Работал Бальзак мучительно. Есть писатели, которые в уме продумывают каждую фразу, а потом лишь переносят ее на бумагу; другие — создают из фраз отдельные «кирпичи», из которых потом при помощи ножниц и клея формируют текст; третьи — покрывают каждую страницу массой «стрелочек» и «звездочек» (это слово — туда, а этот абзац — сюда). Бальзак же еще со времени написания «Шуанов» взял себе за правило рассматривать любой свой набросок лишь как канву для будущего произведения, а основную правку он уже делал в корректуре.

А. Моруа отмечает:

«У писателя был очень неразборчивый почерк, поэтому первые гранки для него набирали старинными литерами — так называемыми „гвоздями“. Затем следовало столько корректур, что издатели относили их на счет автора».

Молодой литератор Ж.-Ф. Шамфлёри свидетельствует:

«Наборщик типографии, беря в руки корректуру Бальзака, чувствовал себя каторжником, отрабатывающим „урок“; справившись с нею, он потом отдыхал, исполняя более легкую работу».

Несмотря на постоянно «поджимающие» сроки и нехватку денег, Бальзак ни при каких обстоятельствах не поступался качеством своих произведений. Он по десять-двенадцать раз просматривал уже написанный текст. Очень часто работникам типографии приходилось подолгу ждать упрямого писателя, а потом вдруг получать от него сразу две сотни листков, лихорадочно исписанных вдоль и поперек за несколько ночей.

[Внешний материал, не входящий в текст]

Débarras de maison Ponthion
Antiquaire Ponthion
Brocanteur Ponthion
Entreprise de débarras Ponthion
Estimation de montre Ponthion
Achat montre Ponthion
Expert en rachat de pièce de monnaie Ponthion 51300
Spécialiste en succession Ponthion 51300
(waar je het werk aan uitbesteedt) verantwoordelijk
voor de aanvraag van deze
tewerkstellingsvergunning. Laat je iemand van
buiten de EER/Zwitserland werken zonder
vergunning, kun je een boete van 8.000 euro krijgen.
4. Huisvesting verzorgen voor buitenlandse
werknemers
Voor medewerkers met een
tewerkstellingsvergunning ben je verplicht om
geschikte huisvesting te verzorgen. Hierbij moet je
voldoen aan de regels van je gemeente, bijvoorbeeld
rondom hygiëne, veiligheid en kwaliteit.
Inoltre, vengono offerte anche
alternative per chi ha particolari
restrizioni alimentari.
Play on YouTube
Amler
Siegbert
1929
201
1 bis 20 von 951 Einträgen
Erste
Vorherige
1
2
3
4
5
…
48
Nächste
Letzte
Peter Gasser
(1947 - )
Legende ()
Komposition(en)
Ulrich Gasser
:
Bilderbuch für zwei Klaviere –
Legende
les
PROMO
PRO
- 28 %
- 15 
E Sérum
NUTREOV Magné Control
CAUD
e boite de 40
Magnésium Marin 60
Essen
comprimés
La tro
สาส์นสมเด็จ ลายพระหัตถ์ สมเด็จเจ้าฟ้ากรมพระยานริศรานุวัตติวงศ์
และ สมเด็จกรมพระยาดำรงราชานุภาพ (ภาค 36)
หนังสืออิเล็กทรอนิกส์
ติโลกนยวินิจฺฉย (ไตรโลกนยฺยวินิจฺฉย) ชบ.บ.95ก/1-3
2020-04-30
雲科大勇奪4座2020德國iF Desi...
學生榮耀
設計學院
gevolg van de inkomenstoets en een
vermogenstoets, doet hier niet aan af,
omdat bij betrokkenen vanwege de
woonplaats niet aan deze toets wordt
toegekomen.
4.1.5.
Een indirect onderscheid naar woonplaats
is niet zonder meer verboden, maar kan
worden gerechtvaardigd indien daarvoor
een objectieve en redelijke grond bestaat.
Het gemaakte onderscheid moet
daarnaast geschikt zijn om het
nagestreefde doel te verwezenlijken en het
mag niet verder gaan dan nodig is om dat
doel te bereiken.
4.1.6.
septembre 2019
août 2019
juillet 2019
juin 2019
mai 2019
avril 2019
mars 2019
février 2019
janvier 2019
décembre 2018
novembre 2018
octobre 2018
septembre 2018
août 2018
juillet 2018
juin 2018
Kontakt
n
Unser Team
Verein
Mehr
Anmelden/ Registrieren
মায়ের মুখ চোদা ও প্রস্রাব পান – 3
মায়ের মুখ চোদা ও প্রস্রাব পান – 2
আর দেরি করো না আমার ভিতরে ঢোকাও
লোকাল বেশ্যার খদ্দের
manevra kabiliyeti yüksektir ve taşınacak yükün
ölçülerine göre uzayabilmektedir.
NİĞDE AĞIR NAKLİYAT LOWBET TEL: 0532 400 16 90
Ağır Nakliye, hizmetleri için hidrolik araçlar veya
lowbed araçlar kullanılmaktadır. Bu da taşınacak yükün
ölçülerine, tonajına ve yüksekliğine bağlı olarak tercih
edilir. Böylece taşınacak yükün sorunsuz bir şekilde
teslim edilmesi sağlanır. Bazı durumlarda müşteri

Ж.-Ф. Шамфлёри описывает это так:

«Его манера известна. Это — черновой набросок, хаос, нечто апокалипсическое, какая-то китайская грамота. Типограф бледнеет. Времени в обрез, почерк неслыханный. Постепенно чудище принимает пристойный вид; его мало-помалу переводят на общепонятный язык… Автор присылает первую, а затем вторую корректуру, они расклеены на громадных листах, каких-то афишах, ширмах!.. От каждого типографского значка, от каждого набранного слова берет начало оперенная стрела, она змеится и сверкает, а в конце рассыпается светящимся дождем из фраз, эпитетов, существительных — подчеркнутых, зачеркнутых, перечеркнутых, беспорядочно налезающих друг на друга. Ни с чем не сравнимое зрелище!

Представьте себе четыреста или пятьсот таких арабесок, переплетенных, слившихся, карабкающихся одна на другую, переползающих с поля одного листа корректуры на поле другого, устремляющихся с севера на юг. Представьте себе дюжину географических карт, где смешаны в кучу города, реки и горы. Клубок, перепутанный кошкой, иероглифы династий фараонов или бенгальские огни двадцати праздников сразу!.. Приходится работать наугад, полагаясь на милость Божию».

Так работал Бальзак, неделями и месяцами, не зная перерывов, не разрешая себе даже малейшей остановки, пока труд его не будет завершен. Но даже и после этого он разрешал себе только самый короткий отдых. Ведь его уже ждала новая работа.